### [What you are asked to do]
Below is some data; print it all back exactly.

::::::::::

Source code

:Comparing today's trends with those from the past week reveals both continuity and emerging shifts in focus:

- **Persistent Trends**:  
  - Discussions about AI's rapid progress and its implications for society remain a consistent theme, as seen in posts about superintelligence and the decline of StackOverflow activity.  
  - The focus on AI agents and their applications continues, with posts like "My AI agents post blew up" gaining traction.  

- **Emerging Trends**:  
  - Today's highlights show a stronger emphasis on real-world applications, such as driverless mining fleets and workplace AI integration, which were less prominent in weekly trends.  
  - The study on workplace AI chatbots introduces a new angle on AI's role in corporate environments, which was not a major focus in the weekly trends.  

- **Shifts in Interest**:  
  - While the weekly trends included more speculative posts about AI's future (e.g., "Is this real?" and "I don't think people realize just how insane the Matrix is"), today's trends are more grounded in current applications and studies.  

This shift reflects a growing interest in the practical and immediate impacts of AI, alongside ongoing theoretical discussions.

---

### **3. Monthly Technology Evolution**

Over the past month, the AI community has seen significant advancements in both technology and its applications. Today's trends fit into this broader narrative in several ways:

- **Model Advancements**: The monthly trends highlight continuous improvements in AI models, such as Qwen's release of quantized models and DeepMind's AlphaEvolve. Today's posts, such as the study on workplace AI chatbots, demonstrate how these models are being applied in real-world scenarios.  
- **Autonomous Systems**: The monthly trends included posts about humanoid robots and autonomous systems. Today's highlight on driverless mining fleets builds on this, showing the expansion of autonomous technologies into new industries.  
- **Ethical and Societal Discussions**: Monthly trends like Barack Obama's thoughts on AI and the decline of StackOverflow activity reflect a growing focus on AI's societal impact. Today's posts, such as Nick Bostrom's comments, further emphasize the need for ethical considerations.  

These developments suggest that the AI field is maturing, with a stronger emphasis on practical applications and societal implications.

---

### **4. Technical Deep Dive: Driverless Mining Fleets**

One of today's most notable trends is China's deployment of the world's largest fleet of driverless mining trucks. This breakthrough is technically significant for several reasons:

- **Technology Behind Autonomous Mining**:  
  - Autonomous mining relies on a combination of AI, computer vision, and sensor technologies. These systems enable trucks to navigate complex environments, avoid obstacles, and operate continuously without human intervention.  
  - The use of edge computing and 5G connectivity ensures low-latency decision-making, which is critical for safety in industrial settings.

::::::::::

### [Solution to this problem]
Source code

:Comparing today's trends with those from the past week reveals both continuity and emerging shifts in focus:

- **Persistent Trends**:  
  - Discussions about AI's rapid progress and its implications for society remain a consistent theme, as seen in posts about superintelligence and the decline of StackOverflow activity.  
  - The focus on AI agents and their applications continues, with posts like "My AI agents post blew up" gaining traction.  

- **Emerging Trends**:  
  - Today's highlights show a stronger emphasis on real-world applications, such as driverless mining fleets and workplace AI integration, which were less prominent in weekly trends.  
  - The study on workplace AI chatbots introduces a new angle on AI's role in corporate environments, which was not a major focus in the weekly trends.  

- **Shifts in Interest**:  
  - While the weekly trends included more speculative posts about AI's future (e.g., "Is this real?" and "I don't think people realize just how insane the Matrix is"), today's trends are more grounded in current applications and studies.  

This shift reflects a growing interest in the practical and immediate impacts of AI, alongside ongoing theoretical discussions.

---

### **3. Monthly Technology Evolution**

Over the past month, the AI community has seen significant advancements in both technology and its applications. Today's trends fit into this broader narrative in several ways:

- **Model Advancements**: The monthly trends highlight continuous improvements in AI models, such as Qwen's release of quantized models and DeepMind's AlphaEvolve. Today's posts, such as the study on workplace AI chatbots, demonstrate how these models are being applied in real-world scenarios.  
- **Autonomous Systems**: The monthly trends included posts about humanoid robots and autonomous systems. Today's highlight on driverless mining fleets builds on this, showing the expansion of autonomous technologies into new industries.  
- **Ethical and Societal Discussions**: Monthly trends like Barack Obama's thoughts on AI and the decline of StackOverflow activity reflect a growing focus on AI's societal impact. Today's posts, such as Nick Bostrom's comments, further emphasize the need for ethical considerations.  

These developments suggest that the AI field is maturing, with a stronger emphasis on practical applications and societal implications.

---

### **4. Technical Deep Dive: Driverless Mining Fleets**

One of today's most notable trends is China's deployment of the world's largest fleet of driverless mining trucks. This breakthrough is technically significant for several reasons:

- **Technology Behind Autonomous Mining**:  
  - Autonomous mining relies on a combination of AI, computer vision, and sensor technologies. These systems enable trucks to navigate complex environments, avoid obstacles, and operate continuously without human intervention.  
  - The use of edge computing and 5G connectivity ensures low-latency decision-making, which is critical for safety in industrial settings.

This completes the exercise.